FOR my sins, I spent a great deal of the last fortnight riding and driving across the central belt of Scotland, back and forth to Holyrood and home.
The space in between looks pretty barren from the road or the railway carriage, the few towns and villages to be seen are a shadow of their former selves, torn down from their industrial primes; Scotland’s commuter-land of car parks with houses thrown in as an afterthought. Bypassed.
The rivalries are such between Glasgow and Edinburgh that it’s often joked that a visa is required for such a journey, but alas, the price instead is £31.40 by train or staring at the back end of a lorry on the M8 for an hour and a half.
I thought to myself how it could all have been very different. I remember in the first flush of the Labour government in 1997, for a few moments, Glasgow had been considered as a home for the Scottish Parliament with talk of taking on the old Strathclyde Regional Council buildings that stood by the M8 wound carved through the city, Nye Bevan House and all.
Scottish Power’s new-ish and defiantly white headquarters now stands on that spot, across the road from the 1970s bronze sheen of what was once the home of BritOil.
Back in Edinburgh, we wander down the narrow stone streets to find upturned concrete boats with MSPs sheltering inside. Most days, there are gatherings there by the ponds against the genocide in Gaza or council cuts, for farmers or rent controls, and all presided over by an extinct volcano called Arthur’s Seat.
I readily concede that there isn’t a view like it outside any parliament on Earth. The gathering spot may be cramped, windswept, and cold, but that can be forgotten when the sky looks so vast.
The building wasn’t designed to loom, to impose, but to sit at the foot of the crags alongside us, the people and the elected free to mingle and free to raise their voices.
For reasons of security, that vision was never realised — it’s no more or less accessible than any other parliament — not that you’ll find many to admit it. For all that talk, the interior of the building spoke to the future, in its own playful way.

Activity =
Extract the part of the passage about the Scottish Parliament between "I thought to" and "called Arthur’s Seat.", inclusive. The data after this point has nothing to do with the passage about the Scottish Parliament.

Information supplied =
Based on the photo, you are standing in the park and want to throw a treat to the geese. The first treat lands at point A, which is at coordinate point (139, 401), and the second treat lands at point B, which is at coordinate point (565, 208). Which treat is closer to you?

Exercise output =
I thought to myself how it could all have been very different. I remember in the first flush of the Labour government in 1997, for a few moments, Glasgow had been considered as a home for the Scottish Parliament with talk of taking on the old Strathclyde Regional Council buildings that stood by the M8 wound carved through the city, Nye Bevan House and all.
Scottish Power’s new-ish and defiantly white headquarters now stands on that spot, across the road from the 1970s bronze sheen of what was once the home of BritOil.
Back in Edinburgh, we wander down the narrow stone streets to find upturned concrete boats with MSPs sheltering inside. Most days, there are gatherings there by the ponds against the genocide in Gaza or council cuts, for farmers or rent controls, and all presided over by an extinct volcano called Arthur’s Seat.